I was reading the account in John 11 about the death and resurrection of Lazarus. I’ve heard the story dozens of times before, but found something new in my reading tonight that I’d like to share with you. You’re no doubt familiar with the story. Lazarus falls ill, Jesus is called for but does not arrive in time to save him. Christ meets Martha and Mary and goes to Lazarus’s tomb where He asks for the stone to be rolled away. Martha questions this decision, citing that the body would have begun to smell after four days, but Jesus persists. In John 11:40, He replies to Martha’s objections with this reminder, “Did I not say to you that if you would believe you would see the glory of God?”
It is at that moment in the story that my imagination ran wild. Earlier, both Martha and Mary had declared boldly that Jesus would have prevented their brother’s death. Furthermore, it was Martha who confessed to Jesus that, “You are the Christ, the Son of God, who is to come into the world.” Now Jesus has made a statement to her that had to rock her world. Why say what He just said, why move the stone if He wasn’t going to raise Lazarus from the dead?
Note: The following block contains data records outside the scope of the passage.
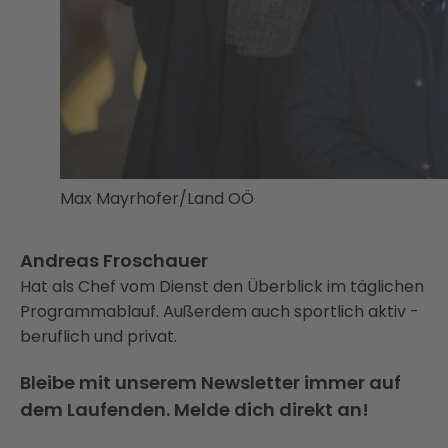
Max Mayrhofer/Land OÖ
Andreas Froschauer
Hat als Chef vom Dienst den Überblick im täglichen
Programmablauf. Außerdem auch sportlich aktiv -
beruflich und privat.
Bleibe mit unserem Newsletter immer auf
dem Laufenden. Melde dich direkt an!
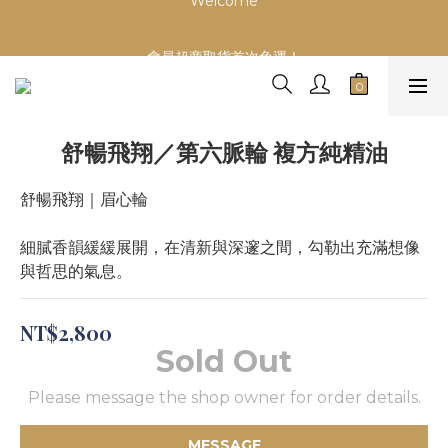
Welcome
會員超商取貨首次免運！
慶祝！網路門市開幕～加入會員首次購物滿999即升等VIP會員
【享年度88折】
舒暢飛翔／第六脈輪 複方純精油
Welcome
舒暢飛翔｜眉心輪
細膩香韻緩緩展開，在清新與深邃之間，勾勒出充滿想像
與哲思的氣息。
NT$2,800
Sold Out
Please message the shop owner for order details.
MESSAGE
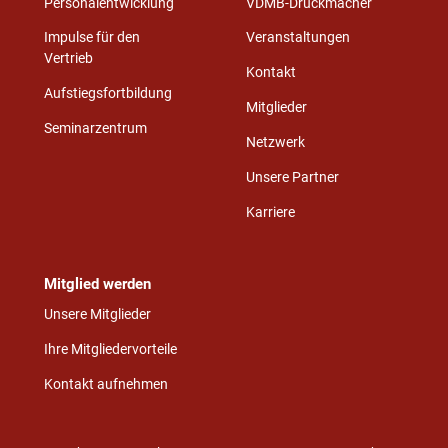
Personalentwicklung
VDMB-Druckmacher
Impulse für den
Veranstaltungen
Vertrieb
Kontakt
Aufstiegsfortbildung
Mitglieder
Seminarzentrum
Netzwerk
Unsere Partner
Karriere
Mitglied werden
Unsere Mitglieder
Ihre Mitgliedervorteile
Kontakt aufnehmen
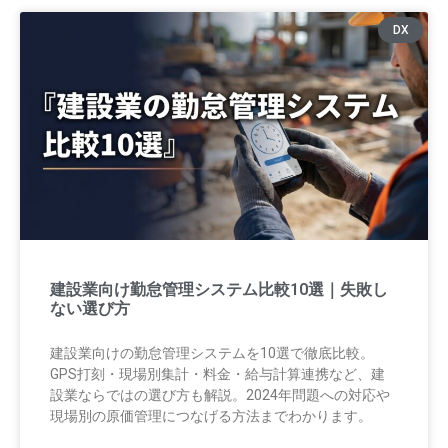
DX
建設業向け勤怠管理システム比較10選｜失敗し
ない選び方
建設業向けの勤怠管理システムを10選で徹底比較。
GPS打刻・現場別集計・料金・給与計算連携など、建
設業ならではの選び方も解説。2024年問題への対応や
現場別の原価管理につなげる方法までわかります。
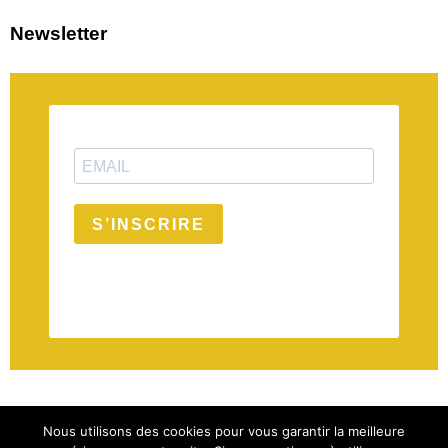
Newsletter
S’INSCRIRE
Nous utilisons des cookies pour vous garantir la meilleure
© 2026 Hair Care Dalo | Designed by Afrolist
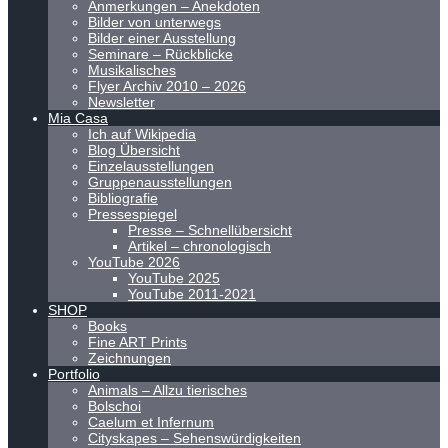
Anmerkungen – Anekdoten
Bilder von unterwegs
Bilder einer Ausstellung
Seminare – Rückblicke
Musikalisches
Flyer Archiv 2010 – 2026
Newsletter
Mia Casa
Ich auf Wikipedia
Blog Übersicht
Einzelausstellungen
Gruppenausstellungen
Bibliografie
Pressespiegel
Presse – Schnellübersicht
Artikel – chronologisch
YouTube 2026
YouTube 2025
YouTube 2011-2021
SHOP
Books
Fine ART Prints
Zeichnungen
Portfolio
Animals – Allzu tierisches
Bolschoi
Caelum et Infernum
Cityskapes – Sehenswürdigkeiten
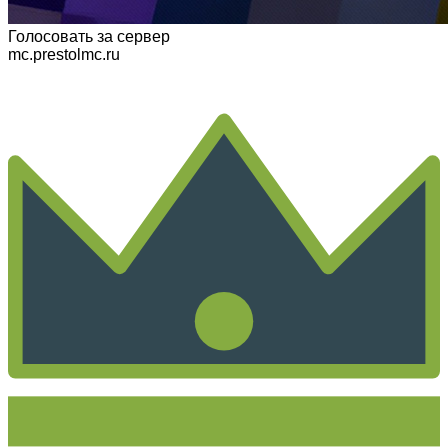
Голосовать
за сервер
mc.prestolmc.ru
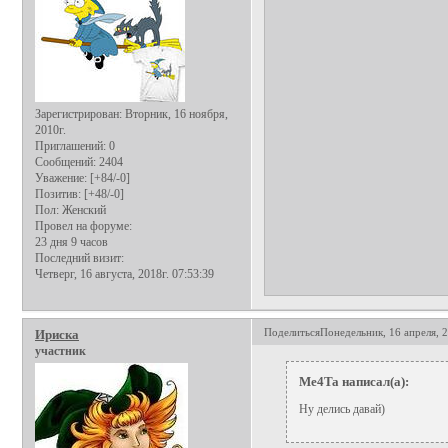
Зарегистрирован
: Вторник, 16 ноября,
2010г.
Приглашений:
0
Сообщений:
2404
Уважение:
[+84/-0]
Позитив:
[+48/-0]
Пол:
Женский
Провел на форуме:
23 дня 9 часов
Последний визит:
Четверг, 16 августа, 2018г. 07:53:39
Поделиться
Понедельник, 16 апреля, 2
Ириска
участник
Me4Ta написал(а):
Ну делись давай)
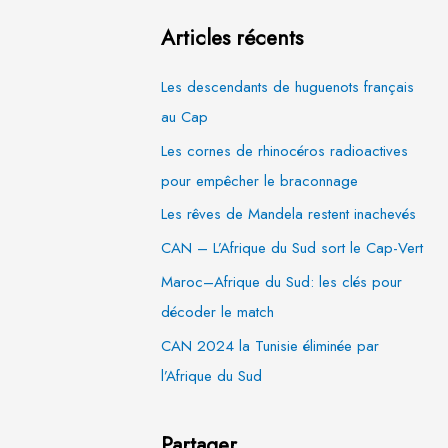
Articles récents
Les descendants de huguenots français
au Cap
Les cornes de rhinocéros radioactives
pour empêcher le braconnage
Les rêves de Mandela restent inachevés
CAN – L’Afrique du Sud sort le Cap-Vert
Maroc–Afrique du Sud: les clés pour
décoder le match
CAN 2024 la Tunisie éliminée par
l’Afrique du Sud
Partager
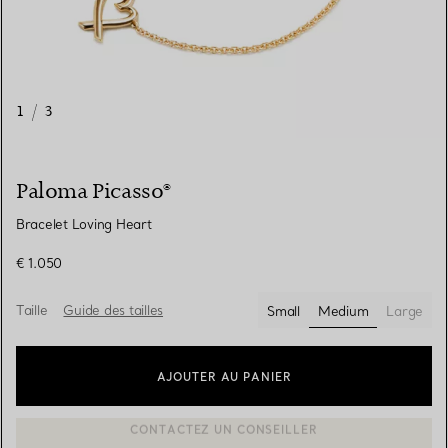
1
/
3
Paloma Picasso®
Bracelet Loving Heart
€ 1.050
Taille
Guide des tailles
Small
Medium
Large
sélectionnés
AJOUTER AU PANIER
I am trying to place myself in her position, to imagine for a brief moment what hearing that statement must have felt like. Can you imagine the anticipation of knowing that Christ was about to do something so miraculous in her life? Maybe she didn’t put the pieces together, but I’d like to think that she knew at the moment that Christ would be bringing her dearly loved brother back from the dead. How amazing that must have felt!
And that got me to thinking, how is that feeling any different than the emotions that you or I might feel on a daily basis when Christ speaks over our lives, promising to do what He said He would do in our lives if we would only believe? You see, even though we are not mourning the loss of a recently departed loved one, we, like Martha and Mary cannot hide from God the true desires of our hearts. God knows these things and is ready to provide them to us as well, in both the natural and supernatural realms. How fortunate we are that He knows us so well, making it possible for us to believe, to confess, and to expect such great things. And so if Martha’s heart was filled with even a fraction of the joy that I feel about those things for which I am believing, confessing, and expecting from the Lord, I can say with all certainty that in fact, I do know what she was feeling at that amazing moment. And in faith, I know that you feel it too.
May God bless and keep you. May He fill your life with every gift that He has stored up for you so that you will know the same joy that filled Martha’s heart when He answered her prayers.